Klag points this truth out to Vilsack, noting that recent USDA food price forecasts estimate consumer beef prices will increase as much as 5% next year.
“Eliminating meat one day a week is a practical way for Americans to keep those escalating costs in line with their household budgets,” Klag wrote Vilsack.
So true, Mr. Klag.
Some in the produce industry have embraced “Meatless Monday.”
For example, Potandon Produce LLC., Idaho Falls, Idaho, promoted Klondike Brands Potatoes by each Monday in July tis year by featuring a meatless recipe on its website, with potatoes as an alternative to meat.
I would love the luxury of breaking out a couple of 16-ounce steaks every Monday and grilling them on the Weber. More than likely, that won’t happen. Excepting an occasional “splurge” on a McDouble burger at lunch, budget-friendly baked potatoes and a garden salad may make it on the menu instead. Rest assured, I won’t be holding greenhouse gases against the meat industry, however.

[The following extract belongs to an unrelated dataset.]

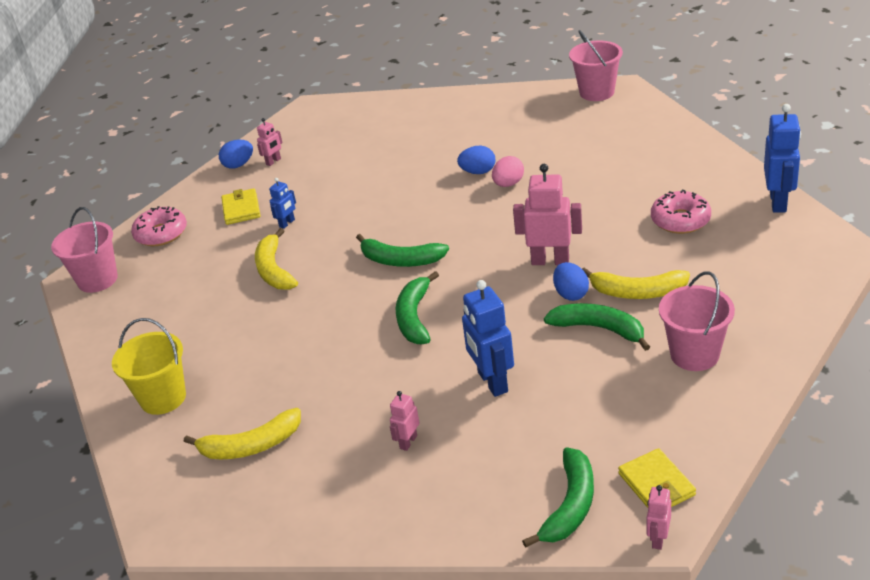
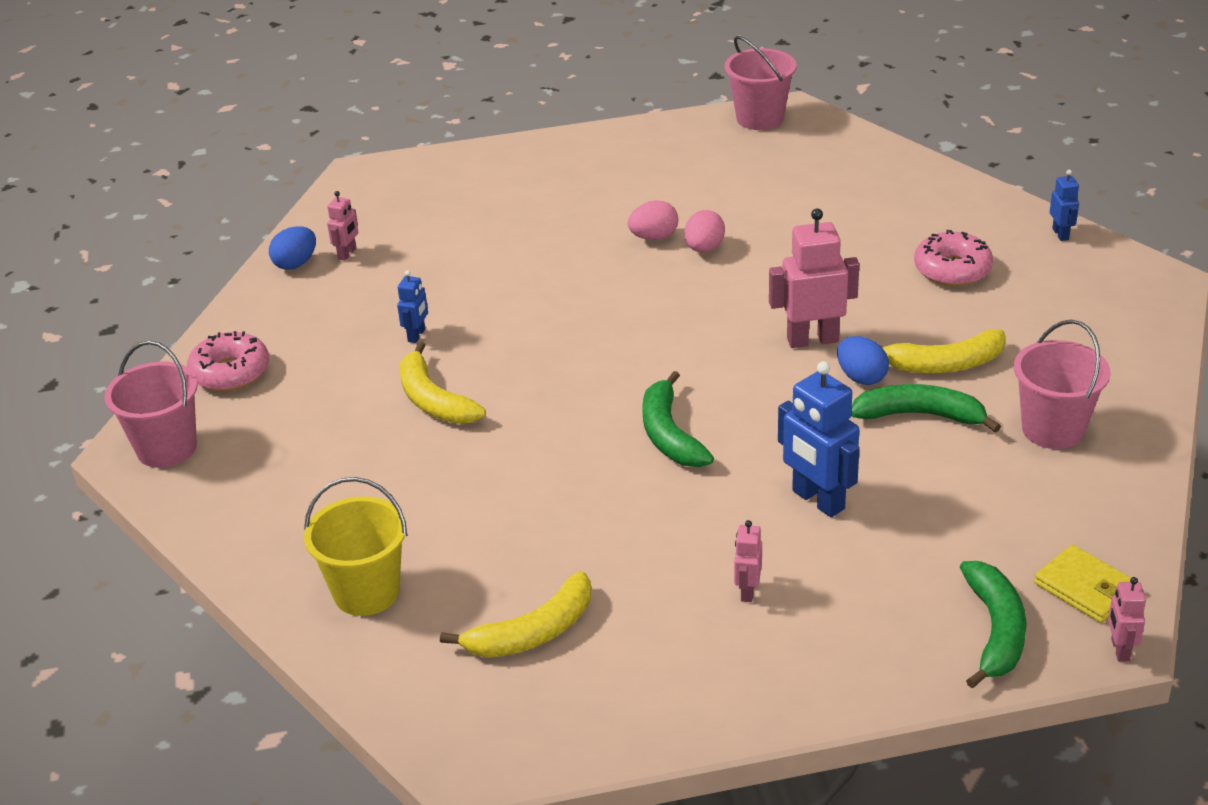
camera: 20 degrees left, 0 degrees up
(241, 209) = (336, 324): yellow wallet -> none
(400, 260) = (609, 364): green banana -> none
(478, 172) = (654, 237): blue egg -> pink egg
(778, 202) = (1060, 234): blue robot -> blue robot, size x0.52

Consumer beef prices increases of 10% in 2011, a projected 3.5% to 4.5% in 2012 and 4% to 5% next year leave the meat industry vulnerable to erosion of demand from budget-sensitive consumers like me.
By way of contrast, fresh fruits and vegetables showed more modest price increases of 4.5% in 2011, a projected 1.5% to 2.5% this year and 2% to 3% inflation forecast for next year.
You know that consumer perception that fruits and vegetables are “expensive”? Wait till they visit the meat counter.